= Zeke Manyika =

Zimbabwean musician

Zeke Manyika (born 23 February 1955 in the Federation of Rhodesia and Nyasaland) is a drummer, vocalist and songwriter.

== Career ==
Manyika was born in Zimbabwe, but has lived in Britain for most of his life. From 1982 to 1984, he was a member of the Scottish jangle pop band Orange Juice, and contributed to their biggest hit single, "Rip It Up". He can also be heard playing drums on singles by the Style Council such as "Speak Like a Child" and "A Solid Bond in Your Heart". He also contributed to several albums by The The including Soul Mining (1983), Infected (1986) and Dusk (1993).

He was enlisted by Kate Bush in 1984 to play drums on "Running Up That Hill", but his percussion track was not included on the final version.

Manyika's solo albums to date include Call and Response released by Polydor and Mastercrime, released in 1989. The music video for his single "Bible Belt" was filmed in Mozambique and won the Golden Circle Award.
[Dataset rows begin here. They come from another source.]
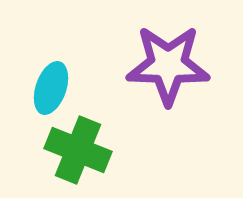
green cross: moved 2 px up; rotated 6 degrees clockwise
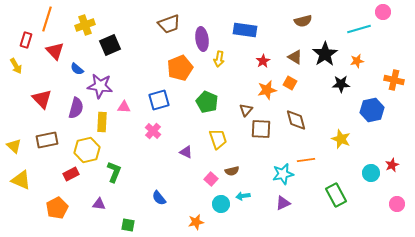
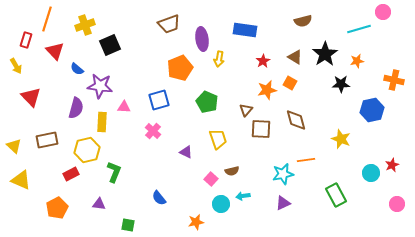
red triangle at (42, 99): moved 11 px left, 2 px up
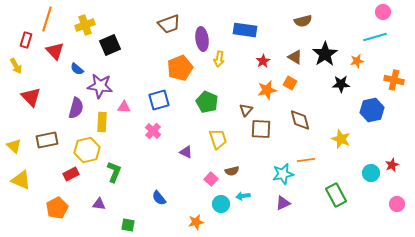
cyan line at (359, 29): moved 16 px right, 8 px down
brown diamond at (296, 120): moved 4 px right
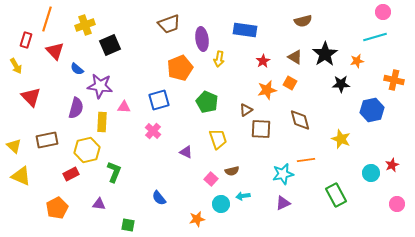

Manyika is mentioned several times in The Guinness Who's Who of Indie and New Wave, edited by Colin Larkin, and published in 1992: Manyika is described as providing "organic backing" to live extravaganzas organised by the UK band Botany 500. The book also mentioned that he plays drums on Hope and Despair, the debut solo studio album by Edwyn Collins (released in 1989 on Demon Records). Manyika also did backing vocals, percussion, and toured with Paul Weller (released on Go! Discs in 1992).

Zeke also worked with Faze Action. He supplied vocals for "Kariba", "Got to Find a Away" and "To Love Is to Grow" on their 1999 LP Moving Cities, "Echoes of Your Mind" taken from their 2014 LP Body of One.